We actually do run trajectory generation and following on the Jetson since it is way faster than the Rio.

Motion profiling is a different subject. The code for that in our setup runs on on the motor controllers, e.g. Motor Controller Closed Loop — Phoenix documentation. The code triggering motion profile actions does run on the Jetson in our case, but that’s not new for this year so I didn’t mention it … nor would I really recommend it to other teams unless they already had success running a coprocessor for much less vital tasks.


Jetson Xavier NX*

Though it does share a footprint with the Nano, it’s more closely related the Xavier AGX, thus the name.

Slight correction.


Since C++20 isn’t here yet, 3512 wrote an autonomous mode solution that mimics coroutines (aka suspendable/resumable functions); it worked pretty well.

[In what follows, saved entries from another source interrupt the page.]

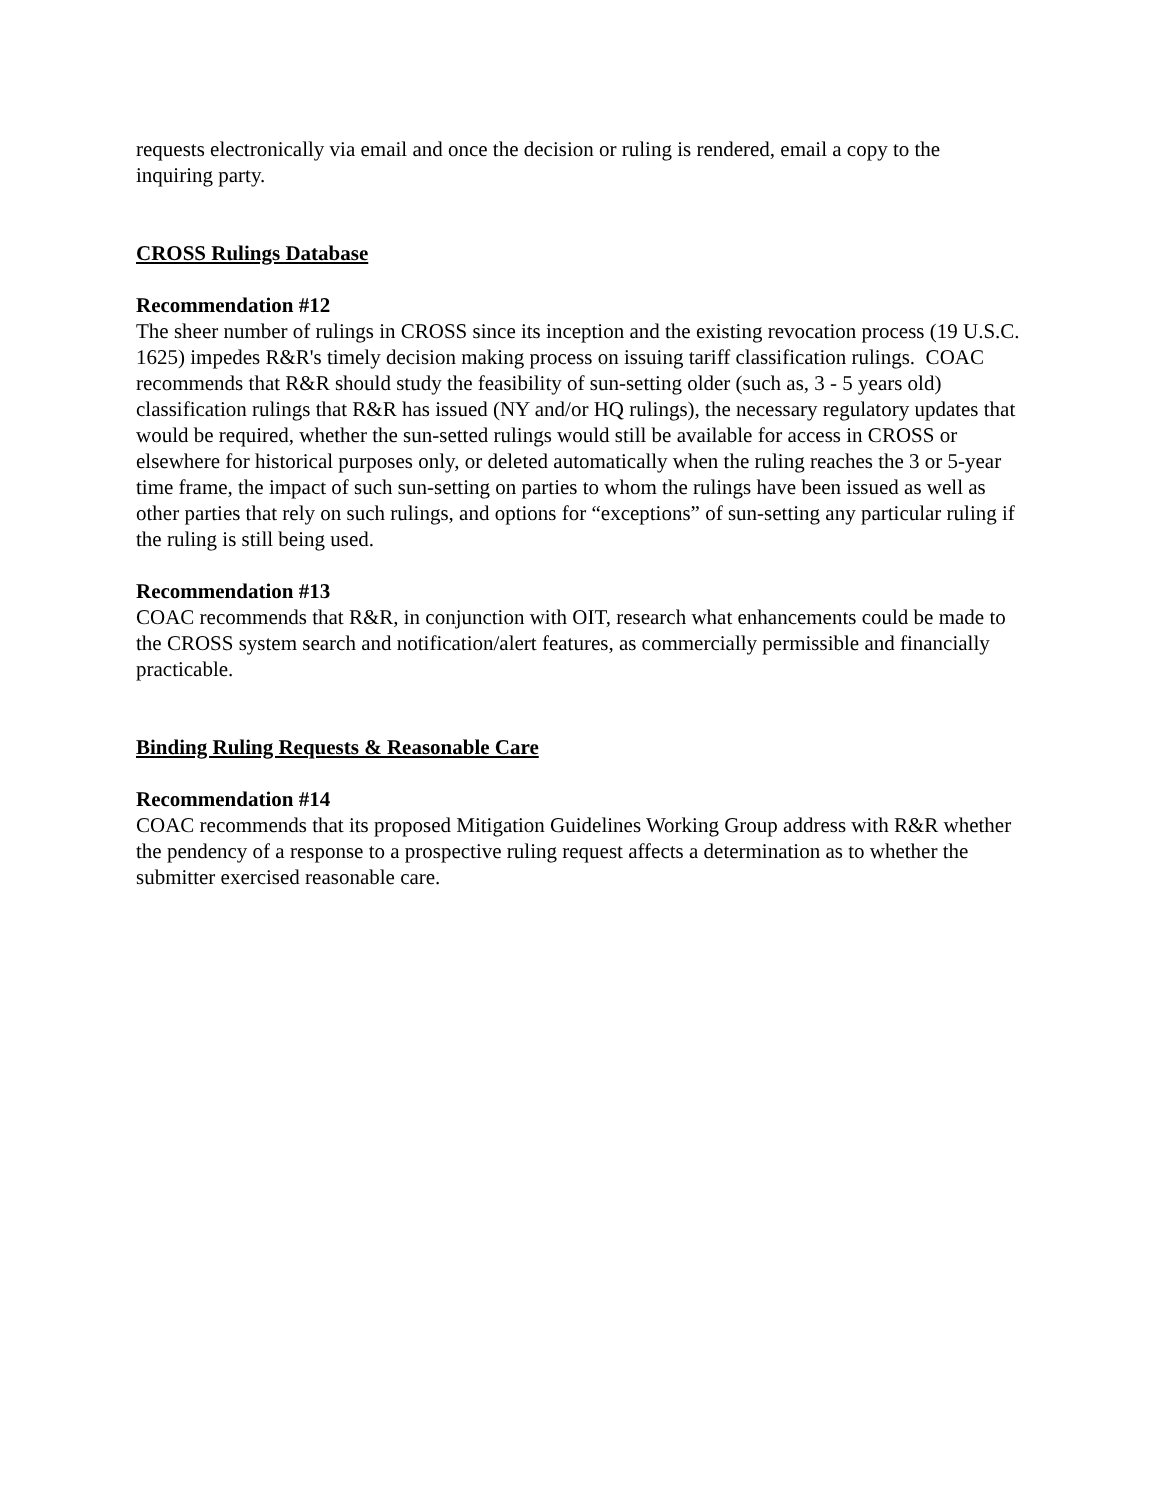requests electronically via email and once the decision or ruling is rendered, email a copy to the inquiring party.
CROSS Rulings Database
Recommendation #12
The sheer number of rulings in CROSS since its inception and the existing revocation process (19 U.S.C. 1625) impedes R&R's timely decision making process on issuing tariff classification rulings. COAC recommends that R&R should study the feasibility of sun-setting older (such as, 3 - 5 years old) classification rulings that R&R has issued (NY and/or HQ rulings), the necessary regulatory updates that would be required, whether the sun-setted rulings would still be available for access in CROSS or elsewhere for historical purposes only, or deleted automatically when the ruling reaches the 3 or 5-year time frame, the impact of such sun-setting on parties to whom the rulings have been issued as well as other parties that rely on such rulings, and options for “exceptions” of sun-setting any particular ruling if the ruling is still being used.
Recommendation #13
COAC recommends that R&R, in conjunction with OIT, research what enhancements could be made to the CROSS system search and notification/alert features, as commercially permissible and financially practicable.
Binding Ruling Requests & Reasonable Care
Recommendation #14
COAC recommends that its proposed Mitigation Guidelines Working Group address with R&R whether the pendency of a response to a prospective ruling request affects a determination as to whether the submitter exercised reasonable care.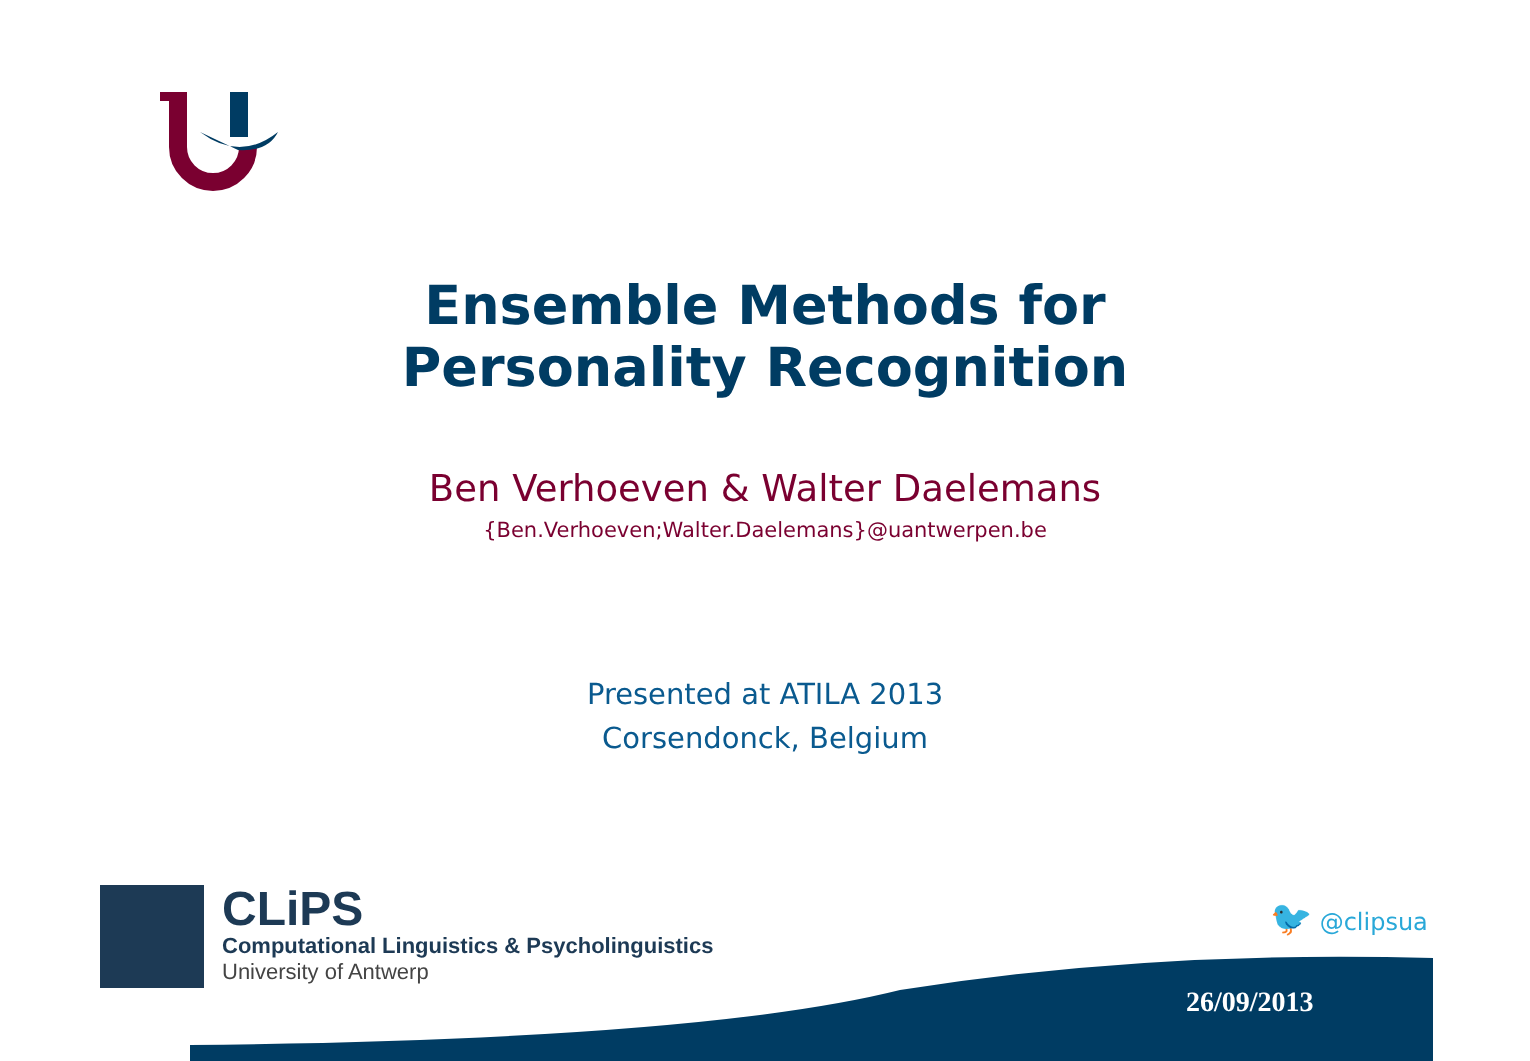Ensemble Methods for
Personality Recognition
Ben Verhoeven & Walter Daelemans
{Ben.Verhoeven;Walter.Daelemans}@uantwerpen.be
Presented at ATILA 2013
Corsendonck, Belgium
CLiPS
Computational Linguistics & Psycholinguistics
University of Antwerp
🐦 @clipsua
26/09/2013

Here’s an example autonomous mode:

The idea is the main robot loop and an autonomous thread yield to each other so that the autonomous mode gets resumed during each periodic run, and the thread’s stack frame effectively provides the state machine bookkeeping instead of a state machine we write explicitly ourselves. Since the synchronization is written so that the threads never run concurrently, there’s no thread safety issues.

Here’s what actually emulates the coroutine.

I thought it was kinda neat, although I imagine modern command-based serves teams just as well.